I have said it before and I will say it again- if Nigeria is not a place that every ethnic nationality and every religious faith is regarded as being equal and is treated as such then let there be no more Nigeria. There is nothing that is sacrosanct about a forced union of incompatibles. If you are in a bad marriage you get out of it before you kill each other. The Lugardian ”poor husband of the north” cannot force the ”rich wife of the south” to remain in this unholy and iniquitous union for much longer unless the terms are right and unless there is equity and justice for all. The mistake we made in 1967 by not standing on Aburi will not be repeated.

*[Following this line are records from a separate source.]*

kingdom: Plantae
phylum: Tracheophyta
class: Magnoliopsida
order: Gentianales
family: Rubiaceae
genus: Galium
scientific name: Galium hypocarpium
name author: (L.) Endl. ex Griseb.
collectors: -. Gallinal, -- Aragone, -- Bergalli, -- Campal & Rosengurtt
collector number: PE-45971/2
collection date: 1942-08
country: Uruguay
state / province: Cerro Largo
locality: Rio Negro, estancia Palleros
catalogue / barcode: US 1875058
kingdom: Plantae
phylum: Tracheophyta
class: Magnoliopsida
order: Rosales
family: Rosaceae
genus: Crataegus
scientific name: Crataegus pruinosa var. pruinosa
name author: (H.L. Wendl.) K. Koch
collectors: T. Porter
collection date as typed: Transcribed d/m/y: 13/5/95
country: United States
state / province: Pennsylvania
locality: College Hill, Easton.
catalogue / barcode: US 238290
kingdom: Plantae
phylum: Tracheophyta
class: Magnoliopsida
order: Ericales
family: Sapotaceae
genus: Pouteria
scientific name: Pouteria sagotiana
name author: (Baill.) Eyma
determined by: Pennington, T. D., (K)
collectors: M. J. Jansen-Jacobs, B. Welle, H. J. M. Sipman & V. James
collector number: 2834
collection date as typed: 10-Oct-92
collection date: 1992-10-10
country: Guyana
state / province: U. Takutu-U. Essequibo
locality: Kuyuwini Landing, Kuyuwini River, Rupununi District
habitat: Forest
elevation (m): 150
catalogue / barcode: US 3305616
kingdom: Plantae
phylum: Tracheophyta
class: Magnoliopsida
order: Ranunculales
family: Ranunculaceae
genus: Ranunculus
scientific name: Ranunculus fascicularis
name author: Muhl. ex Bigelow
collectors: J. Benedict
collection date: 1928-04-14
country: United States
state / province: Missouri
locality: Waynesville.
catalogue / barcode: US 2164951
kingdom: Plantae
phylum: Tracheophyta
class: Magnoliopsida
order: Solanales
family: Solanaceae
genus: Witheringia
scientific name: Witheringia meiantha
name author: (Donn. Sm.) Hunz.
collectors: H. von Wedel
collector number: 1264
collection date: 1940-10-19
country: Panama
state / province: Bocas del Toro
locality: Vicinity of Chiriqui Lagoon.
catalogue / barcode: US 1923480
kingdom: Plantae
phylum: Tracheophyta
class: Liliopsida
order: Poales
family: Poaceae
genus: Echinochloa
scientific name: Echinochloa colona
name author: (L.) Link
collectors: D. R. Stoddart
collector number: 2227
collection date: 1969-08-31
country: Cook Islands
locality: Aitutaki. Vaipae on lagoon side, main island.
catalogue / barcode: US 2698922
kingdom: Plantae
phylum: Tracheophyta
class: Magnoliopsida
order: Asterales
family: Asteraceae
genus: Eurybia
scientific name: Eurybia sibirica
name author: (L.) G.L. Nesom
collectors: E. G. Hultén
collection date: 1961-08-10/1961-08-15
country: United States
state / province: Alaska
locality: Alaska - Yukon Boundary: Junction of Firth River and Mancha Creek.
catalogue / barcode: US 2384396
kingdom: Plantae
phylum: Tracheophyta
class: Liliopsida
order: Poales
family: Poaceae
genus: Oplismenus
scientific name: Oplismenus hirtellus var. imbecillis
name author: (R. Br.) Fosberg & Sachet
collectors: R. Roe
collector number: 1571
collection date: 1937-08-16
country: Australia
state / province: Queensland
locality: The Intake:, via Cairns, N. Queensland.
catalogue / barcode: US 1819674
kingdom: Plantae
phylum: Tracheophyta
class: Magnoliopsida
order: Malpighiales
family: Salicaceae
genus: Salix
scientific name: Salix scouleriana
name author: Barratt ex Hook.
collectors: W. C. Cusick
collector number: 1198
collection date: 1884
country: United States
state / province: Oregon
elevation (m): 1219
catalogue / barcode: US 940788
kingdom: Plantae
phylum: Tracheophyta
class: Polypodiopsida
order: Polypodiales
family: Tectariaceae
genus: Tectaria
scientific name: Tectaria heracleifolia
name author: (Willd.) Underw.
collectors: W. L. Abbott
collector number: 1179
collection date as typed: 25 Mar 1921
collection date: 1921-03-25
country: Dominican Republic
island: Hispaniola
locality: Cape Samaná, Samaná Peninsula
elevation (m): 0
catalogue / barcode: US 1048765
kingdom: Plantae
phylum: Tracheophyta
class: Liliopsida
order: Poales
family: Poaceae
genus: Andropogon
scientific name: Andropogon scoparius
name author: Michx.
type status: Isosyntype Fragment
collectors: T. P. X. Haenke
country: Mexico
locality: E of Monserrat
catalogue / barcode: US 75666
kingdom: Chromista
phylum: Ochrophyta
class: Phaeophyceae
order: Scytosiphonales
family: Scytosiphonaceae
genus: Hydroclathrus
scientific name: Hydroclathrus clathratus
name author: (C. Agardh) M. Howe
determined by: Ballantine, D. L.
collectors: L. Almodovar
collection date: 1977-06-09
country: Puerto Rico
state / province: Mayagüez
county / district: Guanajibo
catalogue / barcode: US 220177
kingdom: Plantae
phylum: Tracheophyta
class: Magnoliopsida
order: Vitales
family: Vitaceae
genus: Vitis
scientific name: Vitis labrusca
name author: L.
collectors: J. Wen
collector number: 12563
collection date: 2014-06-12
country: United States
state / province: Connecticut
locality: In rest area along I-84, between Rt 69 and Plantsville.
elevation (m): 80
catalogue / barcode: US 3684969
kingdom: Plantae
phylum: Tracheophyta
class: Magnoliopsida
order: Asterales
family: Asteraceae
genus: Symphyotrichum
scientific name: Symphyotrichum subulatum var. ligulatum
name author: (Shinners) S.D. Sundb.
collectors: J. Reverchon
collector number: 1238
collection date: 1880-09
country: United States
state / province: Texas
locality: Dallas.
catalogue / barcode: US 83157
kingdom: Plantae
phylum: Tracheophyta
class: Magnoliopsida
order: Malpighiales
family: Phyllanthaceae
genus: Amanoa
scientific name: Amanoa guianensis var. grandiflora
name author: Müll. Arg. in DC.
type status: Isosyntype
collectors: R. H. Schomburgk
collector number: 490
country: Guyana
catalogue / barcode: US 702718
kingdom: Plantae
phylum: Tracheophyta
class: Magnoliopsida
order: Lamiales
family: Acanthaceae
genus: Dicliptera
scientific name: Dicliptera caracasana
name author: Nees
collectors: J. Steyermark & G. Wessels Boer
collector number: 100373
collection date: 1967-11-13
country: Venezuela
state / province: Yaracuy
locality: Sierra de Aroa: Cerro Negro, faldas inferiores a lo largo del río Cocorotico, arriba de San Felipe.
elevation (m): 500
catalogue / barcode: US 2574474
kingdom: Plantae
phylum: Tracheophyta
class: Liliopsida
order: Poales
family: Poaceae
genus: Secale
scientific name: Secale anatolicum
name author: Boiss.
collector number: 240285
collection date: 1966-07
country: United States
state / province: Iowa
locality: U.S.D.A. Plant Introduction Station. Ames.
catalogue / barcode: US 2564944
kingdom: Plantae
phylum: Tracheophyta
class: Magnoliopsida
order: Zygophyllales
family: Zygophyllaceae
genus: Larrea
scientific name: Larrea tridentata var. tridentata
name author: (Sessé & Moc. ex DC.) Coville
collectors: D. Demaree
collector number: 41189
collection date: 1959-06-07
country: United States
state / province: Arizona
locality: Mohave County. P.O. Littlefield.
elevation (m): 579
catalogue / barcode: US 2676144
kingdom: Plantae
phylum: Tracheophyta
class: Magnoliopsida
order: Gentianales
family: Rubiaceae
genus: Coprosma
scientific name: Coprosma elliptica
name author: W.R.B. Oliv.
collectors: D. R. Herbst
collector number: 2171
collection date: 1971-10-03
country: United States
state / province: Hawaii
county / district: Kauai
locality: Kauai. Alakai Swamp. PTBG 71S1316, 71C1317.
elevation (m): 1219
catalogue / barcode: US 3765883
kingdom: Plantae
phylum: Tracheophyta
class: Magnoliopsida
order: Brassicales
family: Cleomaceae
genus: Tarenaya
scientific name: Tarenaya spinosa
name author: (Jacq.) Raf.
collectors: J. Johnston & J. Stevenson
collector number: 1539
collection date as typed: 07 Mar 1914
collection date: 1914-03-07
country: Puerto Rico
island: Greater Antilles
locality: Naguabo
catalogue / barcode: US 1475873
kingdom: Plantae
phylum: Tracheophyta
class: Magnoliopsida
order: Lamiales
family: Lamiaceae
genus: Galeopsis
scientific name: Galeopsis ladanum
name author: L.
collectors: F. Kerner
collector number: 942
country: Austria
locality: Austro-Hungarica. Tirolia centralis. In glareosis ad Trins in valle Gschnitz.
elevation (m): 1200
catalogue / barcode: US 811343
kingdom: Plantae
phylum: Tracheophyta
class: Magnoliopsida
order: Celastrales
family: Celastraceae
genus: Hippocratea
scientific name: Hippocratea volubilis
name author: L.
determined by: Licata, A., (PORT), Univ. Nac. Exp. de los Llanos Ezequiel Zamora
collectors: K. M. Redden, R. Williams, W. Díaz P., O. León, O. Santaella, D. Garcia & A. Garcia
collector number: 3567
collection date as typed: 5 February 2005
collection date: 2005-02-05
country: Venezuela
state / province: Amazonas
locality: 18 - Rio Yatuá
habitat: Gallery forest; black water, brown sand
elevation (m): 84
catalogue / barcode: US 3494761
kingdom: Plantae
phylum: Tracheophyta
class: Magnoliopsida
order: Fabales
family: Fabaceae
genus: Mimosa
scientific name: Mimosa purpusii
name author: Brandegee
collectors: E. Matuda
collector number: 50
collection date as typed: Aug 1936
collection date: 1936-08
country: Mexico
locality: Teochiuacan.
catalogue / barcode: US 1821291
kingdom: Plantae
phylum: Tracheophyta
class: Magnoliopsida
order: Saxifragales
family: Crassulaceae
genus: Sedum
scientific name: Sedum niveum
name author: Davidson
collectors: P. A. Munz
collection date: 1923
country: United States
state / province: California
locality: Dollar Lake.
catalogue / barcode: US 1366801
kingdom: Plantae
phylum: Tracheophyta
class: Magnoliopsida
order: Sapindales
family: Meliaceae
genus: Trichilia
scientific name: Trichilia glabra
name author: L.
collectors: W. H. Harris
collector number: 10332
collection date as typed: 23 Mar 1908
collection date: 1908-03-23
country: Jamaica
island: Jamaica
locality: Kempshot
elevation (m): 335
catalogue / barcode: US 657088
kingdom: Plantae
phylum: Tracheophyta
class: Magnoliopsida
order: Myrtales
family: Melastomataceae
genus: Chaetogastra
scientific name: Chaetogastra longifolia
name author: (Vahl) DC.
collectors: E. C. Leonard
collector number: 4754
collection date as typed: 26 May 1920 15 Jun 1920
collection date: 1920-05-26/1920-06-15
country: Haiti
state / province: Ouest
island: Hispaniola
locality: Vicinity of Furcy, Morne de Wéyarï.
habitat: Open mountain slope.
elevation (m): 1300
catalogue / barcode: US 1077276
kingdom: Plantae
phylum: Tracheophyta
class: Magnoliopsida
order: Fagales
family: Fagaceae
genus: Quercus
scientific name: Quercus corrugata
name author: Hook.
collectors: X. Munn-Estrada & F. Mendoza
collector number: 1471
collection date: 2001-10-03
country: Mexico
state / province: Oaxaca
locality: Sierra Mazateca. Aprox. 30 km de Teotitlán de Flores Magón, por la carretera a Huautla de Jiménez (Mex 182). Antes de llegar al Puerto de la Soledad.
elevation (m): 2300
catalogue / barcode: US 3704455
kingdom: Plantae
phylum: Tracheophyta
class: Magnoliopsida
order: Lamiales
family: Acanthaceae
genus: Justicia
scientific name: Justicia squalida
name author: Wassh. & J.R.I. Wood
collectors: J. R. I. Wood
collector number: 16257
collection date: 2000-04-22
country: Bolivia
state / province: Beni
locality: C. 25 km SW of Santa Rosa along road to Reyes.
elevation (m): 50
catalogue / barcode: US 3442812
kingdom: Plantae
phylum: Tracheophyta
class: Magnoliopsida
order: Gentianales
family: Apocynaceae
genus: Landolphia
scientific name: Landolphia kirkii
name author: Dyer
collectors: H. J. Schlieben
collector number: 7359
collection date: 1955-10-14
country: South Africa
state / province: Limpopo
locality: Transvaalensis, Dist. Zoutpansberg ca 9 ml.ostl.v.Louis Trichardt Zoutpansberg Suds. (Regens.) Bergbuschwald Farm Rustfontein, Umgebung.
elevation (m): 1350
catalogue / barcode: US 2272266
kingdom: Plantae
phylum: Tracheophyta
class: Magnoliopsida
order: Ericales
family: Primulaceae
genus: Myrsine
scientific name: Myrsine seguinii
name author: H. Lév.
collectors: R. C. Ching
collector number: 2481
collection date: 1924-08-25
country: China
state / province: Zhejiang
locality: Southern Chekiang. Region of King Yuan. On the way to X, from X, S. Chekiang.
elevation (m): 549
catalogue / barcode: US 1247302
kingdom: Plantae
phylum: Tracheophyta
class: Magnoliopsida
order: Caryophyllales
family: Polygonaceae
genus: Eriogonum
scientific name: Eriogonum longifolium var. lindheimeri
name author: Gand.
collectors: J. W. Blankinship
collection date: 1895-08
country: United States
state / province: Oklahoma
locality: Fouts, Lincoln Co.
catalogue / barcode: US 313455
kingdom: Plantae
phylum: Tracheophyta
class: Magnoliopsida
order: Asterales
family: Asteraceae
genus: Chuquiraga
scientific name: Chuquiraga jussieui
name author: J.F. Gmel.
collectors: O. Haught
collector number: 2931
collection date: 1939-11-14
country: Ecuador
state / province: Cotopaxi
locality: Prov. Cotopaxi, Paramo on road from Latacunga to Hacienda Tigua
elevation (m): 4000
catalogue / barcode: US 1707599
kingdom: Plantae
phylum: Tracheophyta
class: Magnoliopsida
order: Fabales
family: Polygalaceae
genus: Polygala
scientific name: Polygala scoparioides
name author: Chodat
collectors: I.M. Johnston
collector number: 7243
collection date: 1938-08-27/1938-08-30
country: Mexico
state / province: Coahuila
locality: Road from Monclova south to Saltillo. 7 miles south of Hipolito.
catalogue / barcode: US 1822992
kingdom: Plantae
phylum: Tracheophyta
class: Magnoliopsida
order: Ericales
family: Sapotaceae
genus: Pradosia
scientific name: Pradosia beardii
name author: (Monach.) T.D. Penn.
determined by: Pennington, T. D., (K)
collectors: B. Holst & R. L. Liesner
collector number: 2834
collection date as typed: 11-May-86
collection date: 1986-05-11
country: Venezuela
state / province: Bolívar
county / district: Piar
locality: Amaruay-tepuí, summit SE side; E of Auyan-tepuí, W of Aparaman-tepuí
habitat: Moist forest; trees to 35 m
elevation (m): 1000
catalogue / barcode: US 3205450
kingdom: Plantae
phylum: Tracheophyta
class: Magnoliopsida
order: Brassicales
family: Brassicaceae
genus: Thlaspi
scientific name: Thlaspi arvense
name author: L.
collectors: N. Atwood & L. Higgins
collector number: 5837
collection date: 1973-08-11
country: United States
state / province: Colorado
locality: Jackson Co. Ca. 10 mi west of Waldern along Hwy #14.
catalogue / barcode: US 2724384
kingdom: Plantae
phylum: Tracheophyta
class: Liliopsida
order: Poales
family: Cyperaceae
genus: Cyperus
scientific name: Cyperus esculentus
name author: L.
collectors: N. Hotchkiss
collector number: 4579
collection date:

The days of the master/servant relationship that we have witnessed between the north and the south and christians and muslims for 51 years of our national existence are long over and they shall never return again. This country is moving forward and she is not going back and if Presdent Goodluck Jonathan can just get his act together and vigorously resist the hegemonists and islamist giants in the land he would have my full support and that of millions of others. This is the time for a new vision for our country. It is the time for new leaders who are ready to stand up and speak the truth about our precarious state of affairs and about the direction in which our nation must go. It is the time to talk about the convening of a Sovereign National Conference and to answer the Nationality Question. It is the time for courage. Let us not take our unity for granted or treat it as ”a given”. Nigeria must change, she must be restructured, she must be reformed and she must make every single ”Nigerian” believe that he or she can get to the top regardless of their nationality or faith. Other than that, whether we like it or not, Nigeria will eventually break.